Monday, August 17

Internship, commence

So, we'll see how far I get in actually writing in a blog on a regular basis. I am notorious for starting journals and other such places to keep thoughts and only writing in them three times. However, today I started my internship as a counselor. And I'm terrified. Often times the best therapy for the therapist is to process the day and then let it go; so, without divulging any information about where I work or those with whom I work, I will discuss me in my day today- besides, that's what really counts here anyway.

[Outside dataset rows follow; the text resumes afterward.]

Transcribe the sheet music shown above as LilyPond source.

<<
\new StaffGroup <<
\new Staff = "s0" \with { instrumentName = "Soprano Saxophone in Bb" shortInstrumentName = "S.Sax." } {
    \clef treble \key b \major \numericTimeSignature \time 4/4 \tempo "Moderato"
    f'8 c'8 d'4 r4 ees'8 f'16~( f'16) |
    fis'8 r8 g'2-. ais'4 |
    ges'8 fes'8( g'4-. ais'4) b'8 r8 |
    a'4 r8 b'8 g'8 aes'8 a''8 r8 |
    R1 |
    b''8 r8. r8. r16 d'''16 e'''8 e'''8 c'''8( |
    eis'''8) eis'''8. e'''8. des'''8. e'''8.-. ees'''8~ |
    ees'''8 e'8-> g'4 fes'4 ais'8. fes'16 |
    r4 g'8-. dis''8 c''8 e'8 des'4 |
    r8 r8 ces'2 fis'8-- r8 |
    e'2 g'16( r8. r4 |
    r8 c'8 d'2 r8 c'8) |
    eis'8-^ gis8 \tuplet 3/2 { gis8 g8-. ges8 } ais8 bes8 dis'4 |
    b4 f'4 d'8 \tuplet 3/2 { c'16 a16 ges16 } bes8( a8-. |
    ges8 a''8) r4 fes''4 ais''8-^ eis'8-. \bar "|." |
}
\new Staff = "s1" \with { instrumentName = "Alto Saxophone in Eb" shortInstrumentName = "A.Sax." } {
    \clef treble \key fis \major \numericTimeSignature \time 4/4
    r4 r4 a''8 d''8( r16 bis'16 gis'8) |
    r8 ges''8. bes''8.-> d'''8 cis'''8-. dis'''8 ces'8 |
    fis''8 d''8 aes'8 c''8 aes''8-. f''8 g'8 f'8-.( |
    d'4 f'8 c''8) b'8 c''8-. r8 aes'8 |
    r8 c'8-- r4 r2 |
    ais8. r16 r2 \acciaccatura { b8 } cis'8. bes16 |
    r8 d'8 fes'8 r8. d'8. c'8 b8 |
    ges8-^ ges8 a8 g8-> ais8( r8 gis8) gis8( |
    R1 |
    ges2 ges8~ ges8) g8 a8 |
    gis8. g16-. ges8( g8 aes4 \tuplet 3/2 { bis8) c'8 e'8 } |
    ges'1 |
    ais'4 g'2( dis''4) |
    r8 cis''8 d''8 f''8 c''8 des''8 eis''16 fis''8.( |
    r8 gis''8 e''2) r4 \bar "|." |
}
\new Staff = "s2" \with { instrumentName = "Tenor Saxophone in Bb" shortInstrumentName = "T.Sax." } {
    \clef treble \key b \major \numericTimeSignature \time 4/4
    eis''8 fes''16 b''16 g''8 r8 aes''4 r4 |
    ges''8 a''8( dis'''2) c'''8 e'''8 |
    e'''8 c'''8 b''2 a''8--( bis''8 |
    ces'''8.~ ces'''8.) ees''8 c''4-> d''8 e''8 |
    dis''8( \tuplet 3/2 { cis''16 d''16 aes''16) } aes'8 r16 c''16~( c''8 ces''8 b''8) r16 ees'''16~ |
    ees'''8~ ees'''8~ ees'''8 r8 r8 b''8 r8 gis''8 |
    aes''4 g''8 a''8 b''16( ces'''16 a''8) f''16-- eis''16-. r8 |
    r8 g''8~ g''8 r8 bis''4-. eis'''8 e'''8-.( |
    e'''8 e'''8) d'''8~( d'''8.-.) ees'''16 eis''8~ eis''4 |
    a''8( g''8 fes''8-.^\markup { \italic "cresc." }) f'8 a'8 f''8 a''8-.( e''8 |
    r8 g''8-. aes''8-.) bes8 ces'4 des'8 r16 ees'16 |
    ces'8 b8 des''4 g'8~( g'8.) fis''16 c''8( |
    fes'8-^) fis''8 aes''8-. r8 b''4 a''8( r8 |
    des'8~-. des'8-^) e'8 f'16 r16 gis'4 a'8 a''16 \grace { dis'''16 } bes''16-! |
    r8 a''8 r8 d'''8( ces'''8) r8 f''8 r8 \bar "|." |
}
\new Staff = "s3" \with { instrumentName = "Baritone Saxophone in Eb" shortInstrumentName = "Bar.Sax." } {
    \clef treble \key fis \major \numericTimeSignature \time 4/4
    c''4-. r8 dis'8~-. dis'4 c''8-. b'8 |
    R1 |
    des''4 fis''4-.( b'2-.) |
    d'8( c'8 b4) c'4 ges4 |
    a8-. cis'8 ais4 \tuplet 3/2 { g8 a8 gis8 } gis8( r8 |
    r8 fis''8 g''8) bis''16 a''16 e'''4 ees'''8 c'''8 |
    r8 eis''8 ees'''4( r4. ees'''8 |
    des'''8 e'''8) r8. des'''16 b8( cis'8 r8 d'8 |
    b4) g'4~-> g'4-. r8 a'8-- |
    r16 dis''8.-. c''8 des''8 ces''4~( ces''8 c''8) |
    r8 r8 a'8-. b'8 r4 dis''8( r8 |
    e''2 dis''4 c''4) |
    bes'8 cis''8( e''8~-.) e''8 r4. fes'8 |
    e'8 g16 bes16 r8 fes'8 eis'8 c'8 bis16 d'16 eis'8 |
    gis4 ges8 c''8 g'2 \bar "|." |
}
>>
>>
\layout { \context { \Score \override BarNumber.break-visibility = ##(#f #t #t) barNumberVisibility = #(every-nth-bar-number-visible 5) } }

I am astounded by how much I have changed in just the past six months, and I know that six months ago, I would not be able to deal with this madness I have gotten myself into. My job is proving to be shockingly flexible, something I never would have expected from a psychiatric hospital. While I tend to enjoy these sorts of jobs, I'm concerned with the lack of guidance because I don't know what I'm doing. I'm doing good to learn how to get from one section of the hospital to another, but I have so many other serious concerns. I'm worried that I won't meet the criteria I need to for my program, and I'm concerned about how different I think my internship will be from a lot of other people in my program. I still don't understand 75% of the paperwork they showed me today, and I'm made speechless by the assertiveness, optimism, and sheer, well, balls of the intern with whom I'm paired. And
I still don't know what the hell an ADL is. I do know, however, that they brew free coffee and provide Coffee Mate creamer in the cafeteria 24/7; attempting to do group work with someone who is actively hearing voices is about as useful as discussing feelings with a 5-year-old; and that somehow the staff manages to laugh and breathe despite the 214 people in inpatient care today alone. I also know that the one woman with whom I had close to one-on-one interaction today reminds me so much of myself; she shouldn't, as she is a patient and I'm a counselor, along with 15 other things that separate us. But I know what's it's like to swim in that sea, and I know how scary it is. I also know that sometimes it's all you can do to hang onto the life vest, and her strength in clinging to that vest is commendable. While I don't know how to do the 15,000 little things I'm expected to do, and I don't know exactly how I'm going to finagle this to work in my program and my life, I do know why I'm there. And today, that's enough.